Virtual Reality: Auditory

Virtual reality (VR) systems provide users with a computer-mediated experience of a sensory world that exists for them as a virtual world within which they can act and interact. Popular fiction has portrayed the VR experience as generating such a realistic illusion that users can forget that they are experiencing a virtual world that is generated by computer. In practice, however, such strong illusions do not typically result unless users are presented with a coordinated interactive display of information via multiple sensory modalities. Therefore, VR systems often include auditory displays as well as visual displays so that users can hear as well as see what occurs in the virtual environments that are generated for them through computer simulations. Of course, haptic display technology can also be an extremely important component of a VR system because it supports the user experience of touching and feeling virtual objects; but here again, the illusion of reality will be best supported if an appropriate sound is heard, for example, whenever the user's hand makes contact with a virtual object. This entry covers spatial auditory displays, perception and action in auditory virtual reality, and research in auditory virtual reality.

Consider the potential advantage users might enjoy if they are able to receive coordinated multimodal stimulation in a telerobotic application, such as remote operation of a vehicle through unknown terrain. Driving a vehicle remotely will almost certainly be facilitated if users are able to listen to sound arriving from all directions around them while focusing their gaze on the environment to be navigated via a relatively constrained visual field. For example, imagine how difficult it would be to drive a car on ice and drifting snow without being able to hear or feel the change in the traction of the tires. Such auditory and haptic feedback could well guide user behavior, allowing successful navigation when vision alone is not enough.

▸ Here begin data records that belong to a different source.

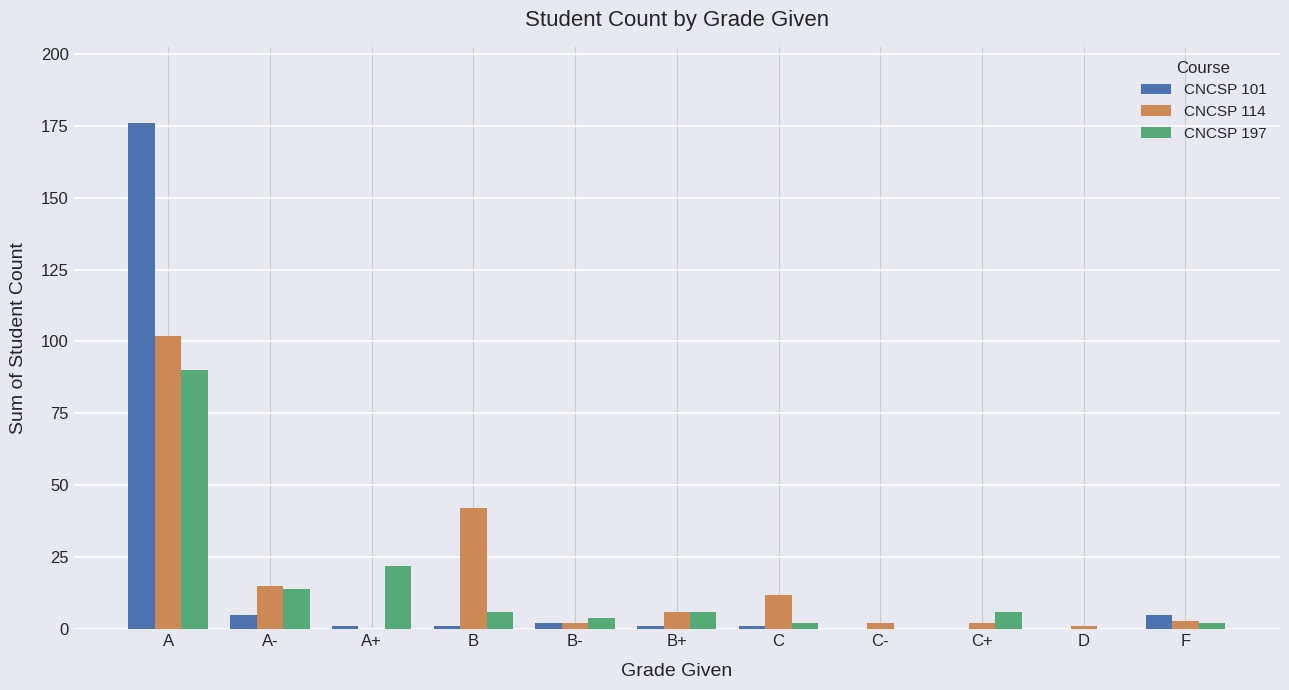

What are all the series names shown in the legend?

CNCSP 101, CNCSP 114, CNCSP 197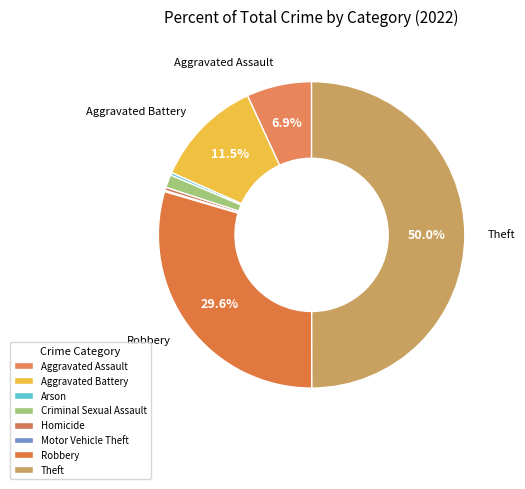

Rank the categories by value from lowest to highest.

Motor Vehicle Theft, Arson, Homicide, Criminal Sexual Assault, Aggravated Assault, Aggravated Battery, Robbery, Theft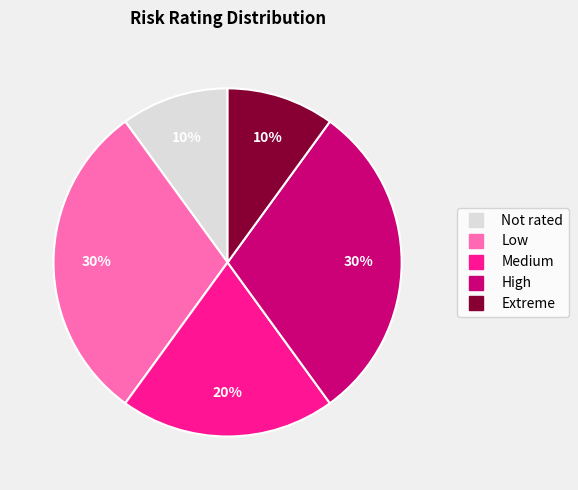

To the nearest percent, what is the difference between the largest and smallest slice percentages?

20%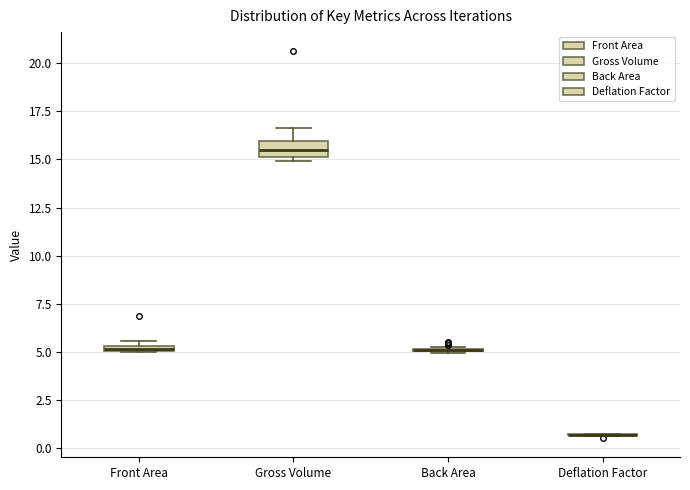

Which box is the tallest, from its lower edge to its upper edge?

Gross Volume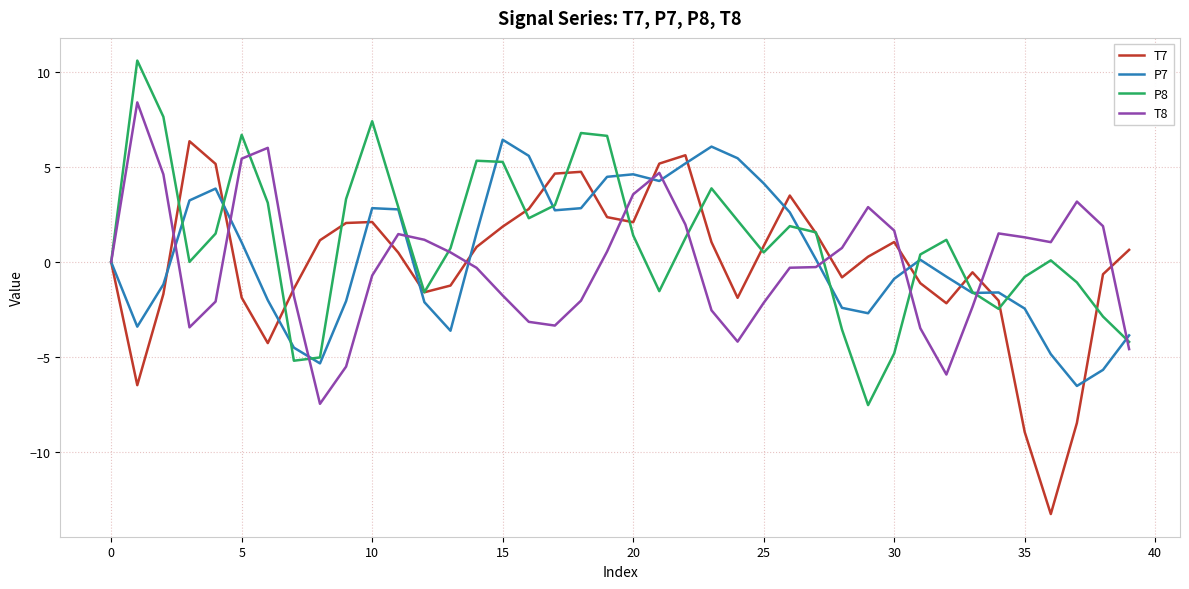

What is the highest value of the T8 series?

8.4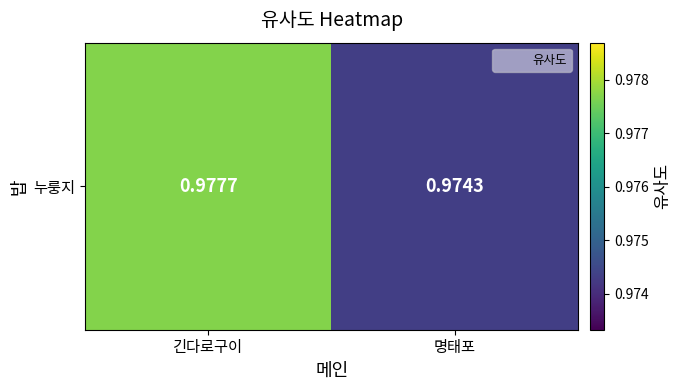

Reading left to right, transcribe all the data shown in this chart.

긴다로구이=1.0	명태포=1.0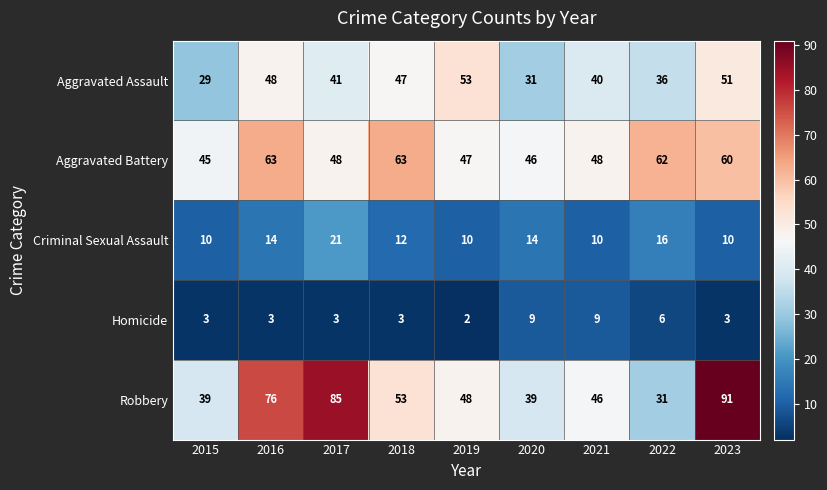

What is the lowest value of the Robbery series?

31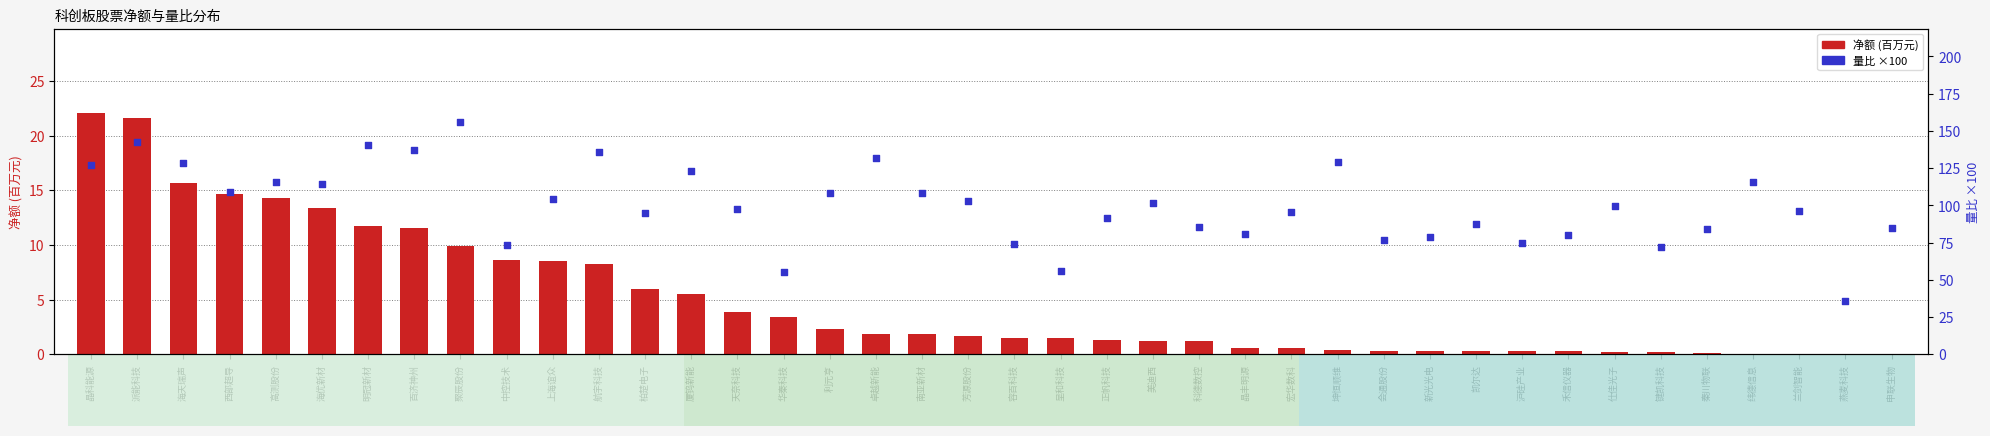

Which series has the widest spread of Y values?

量比 (×100)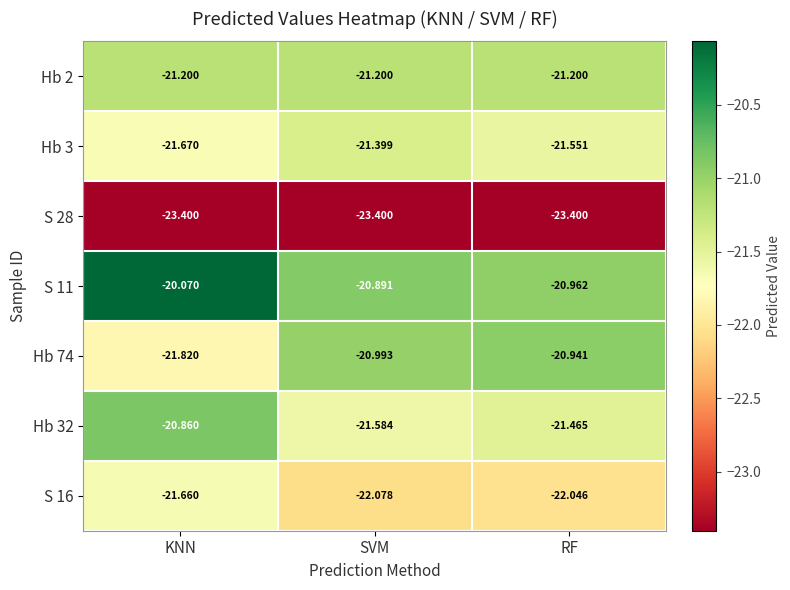

Where is Hb 3 nearest to the value -21?

SVM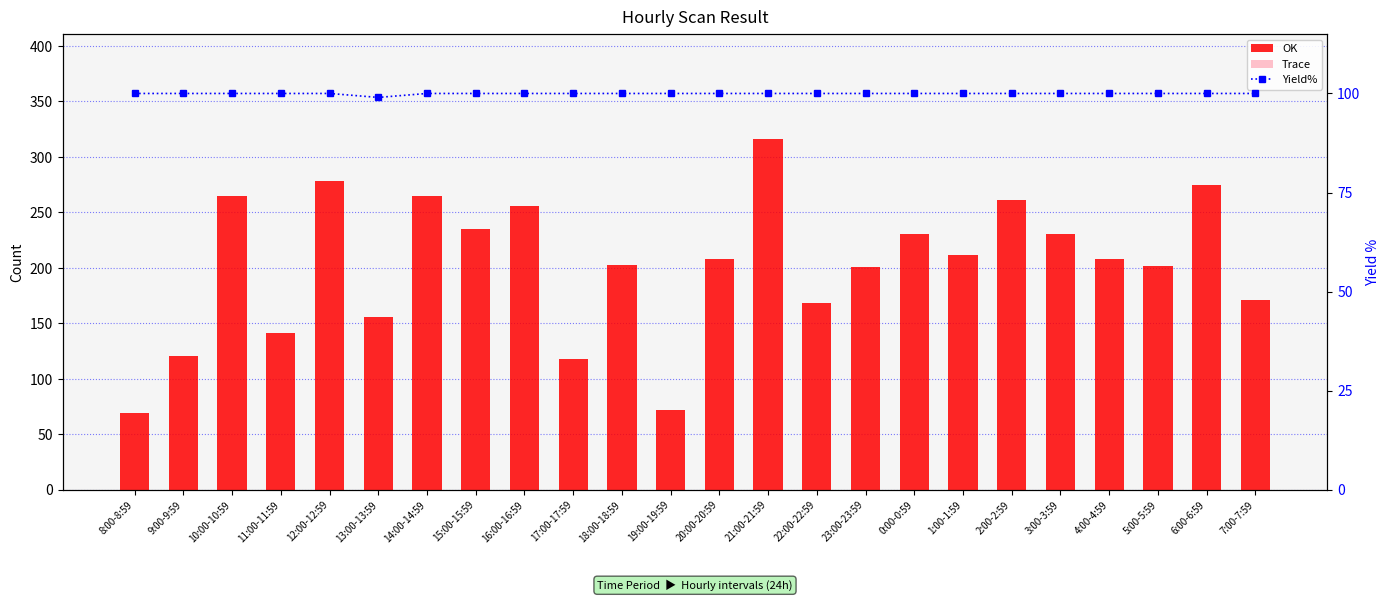

What is the label of the 15th bar from the left?

22:00-22:59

Of course, there are many VR systems serving applications that do not include auditory displays, such as VR-based scientific visualization systems. These are systems that operate upon sets of data [Page 1035]that exist in three or more dimensions and can represent the datasets as solid objects that users can explore visually, without any sonic component. On the other hand, VR-based entertainment systems as a rule will include audio, and many use sophisticated audio signal processing to create realistic spatial impressions of virtual sound sources positioned in the virtual environments in which users find themselves. For example, immersive VR-based games use spatial auditory display technology to provide users with an enhanced awareness of their situation. Indeed, just as in everyday life, auditory events occurring outside of the field of view often lead users to direct their gaze to bring the source of the auditory event into focal vision.